• Exercise details: The records that follow are to be repeated in full, with no pictures retained.
Segment Open
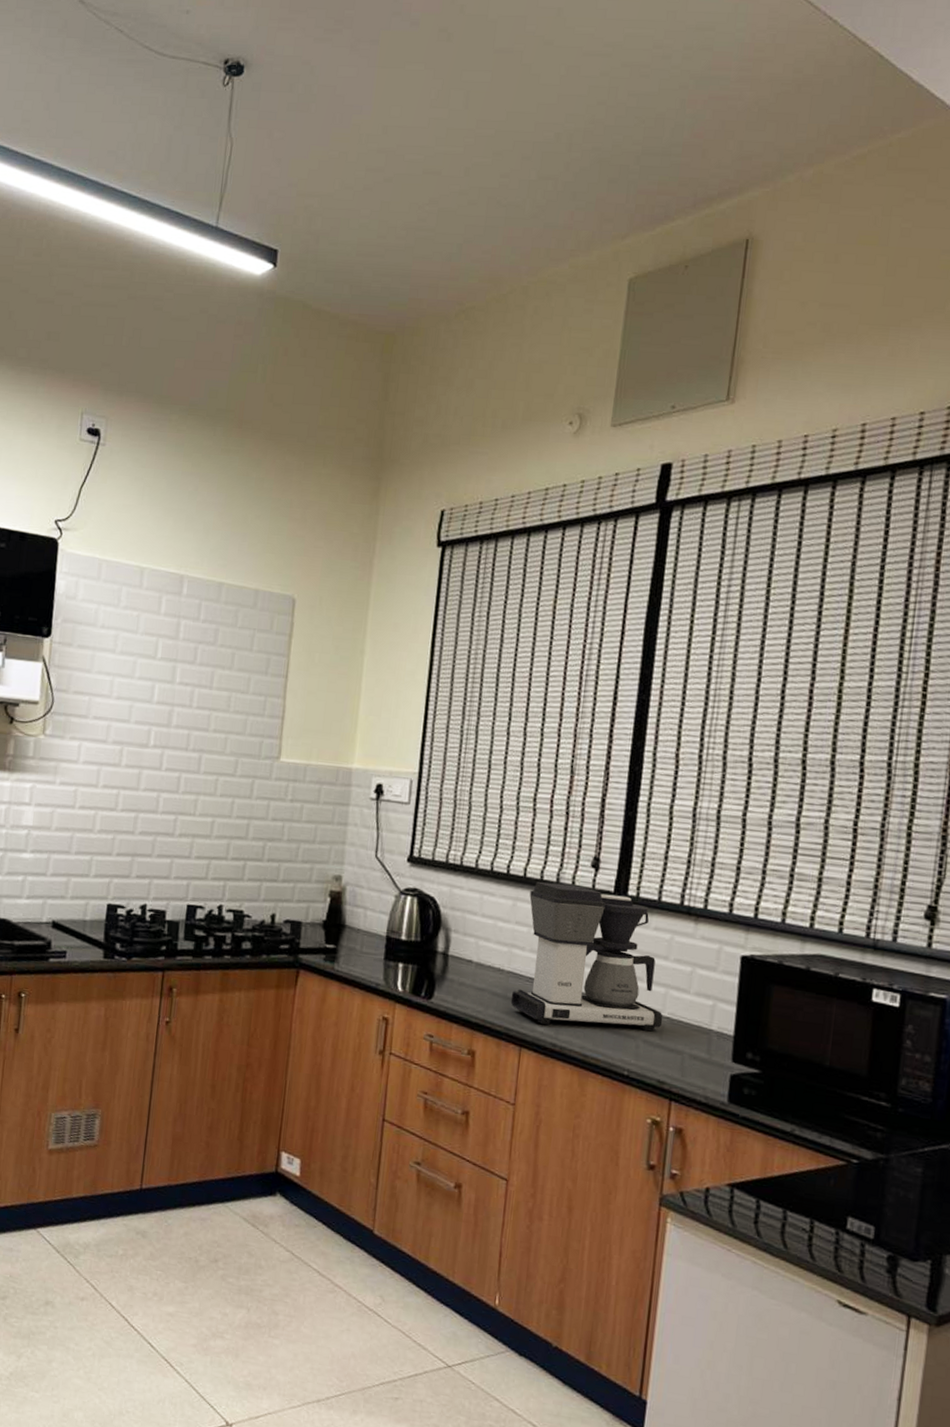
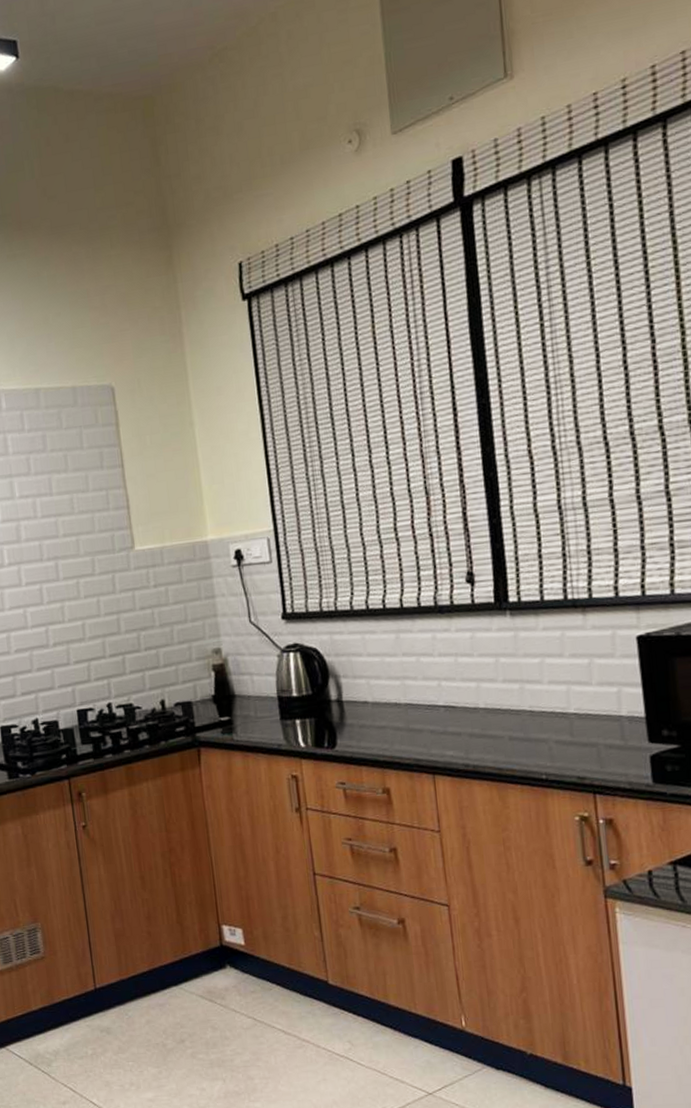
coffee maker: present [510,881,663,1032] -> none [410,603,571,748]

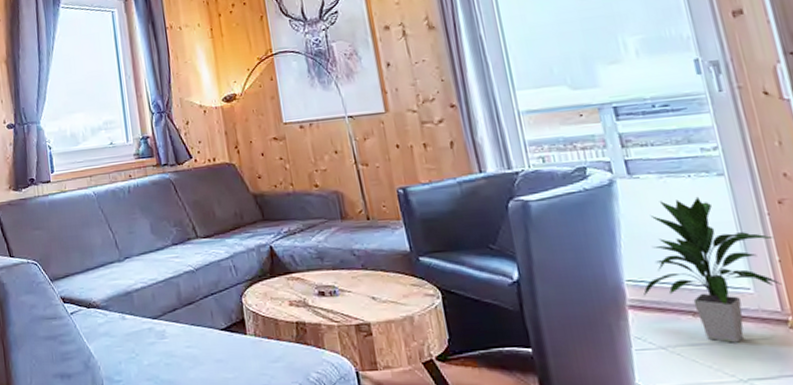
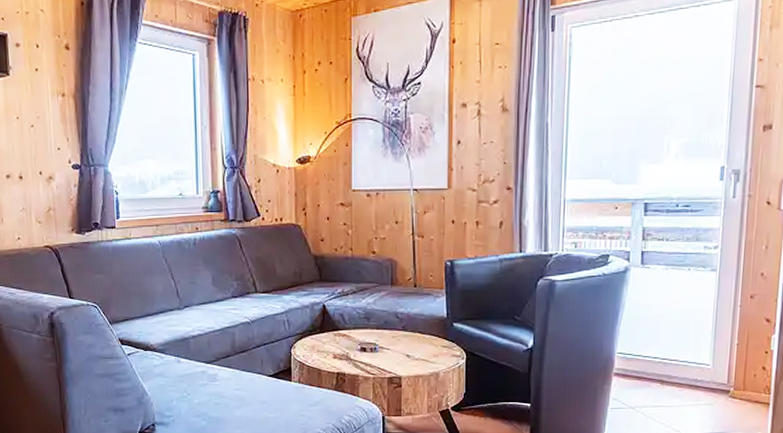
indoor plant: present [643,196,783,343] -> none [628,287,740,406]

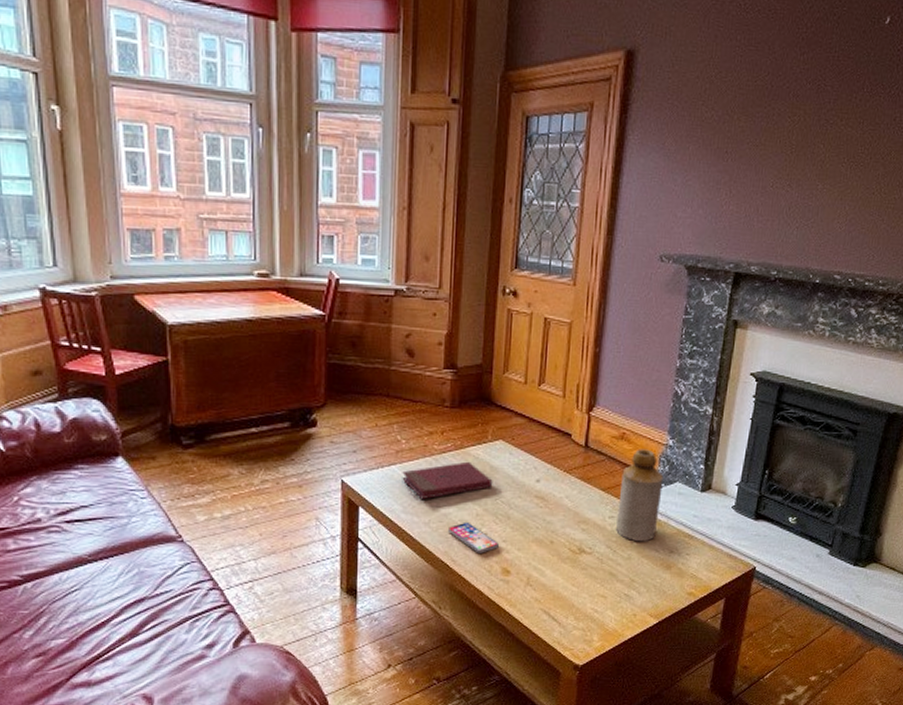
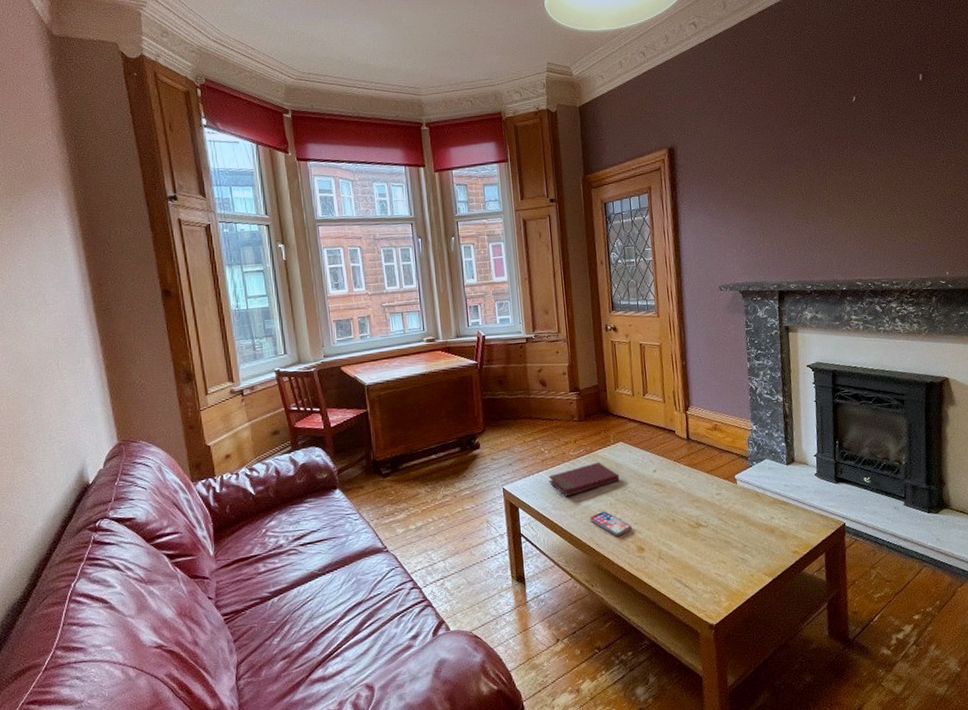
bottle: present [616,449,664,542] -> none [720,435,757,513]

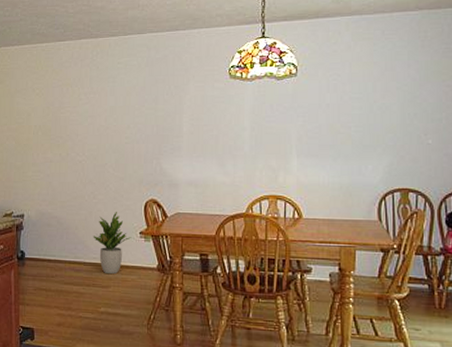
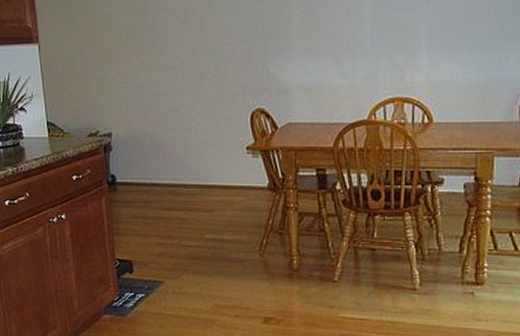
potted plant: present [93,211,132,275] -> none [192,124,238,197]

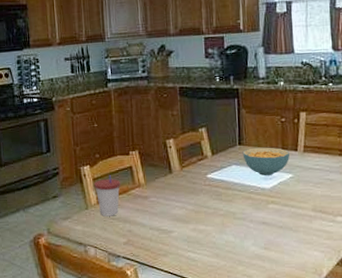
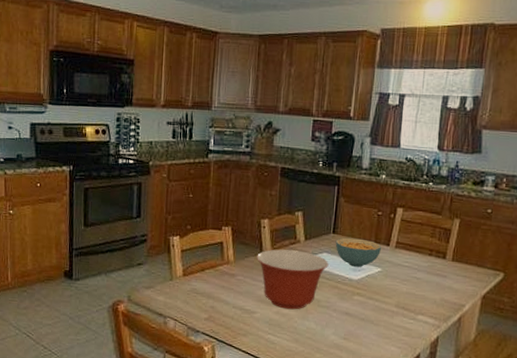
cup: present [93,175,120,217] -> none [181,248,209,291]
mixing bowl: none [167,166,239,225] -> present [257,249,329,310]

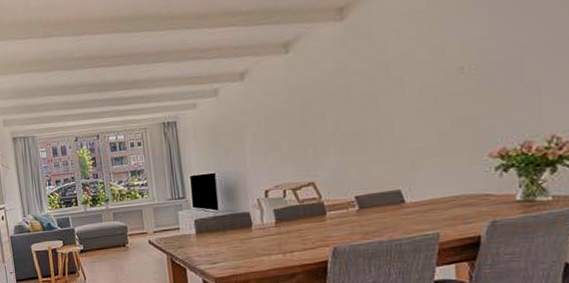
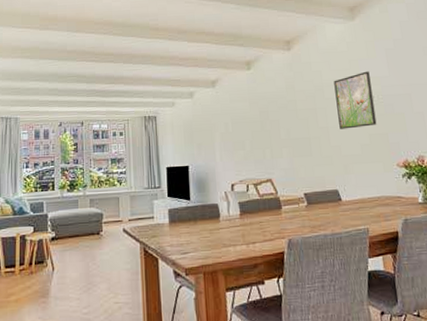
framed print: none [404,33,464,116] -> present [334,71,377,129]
Segment Closed
• Answer to the exercise:
coffee maker: present [510,881,663,1032] -> none [410,603,571,748]

indoor plant: present [643,196,783,343] -> none [628,287,740,406]

bottle: present [616,449,664,542] -> none [720,435,757,513]

potted plant: present [93,211,132,275] -> none [192,124,238,197]

cup: present [93,175,120,217] -> none [181,248,209,291]
mixing bowl: none [167,166,239,225] -> present [257,249,329,310]

framed print: none [404,33,464,116] -> present [334,71,377,129]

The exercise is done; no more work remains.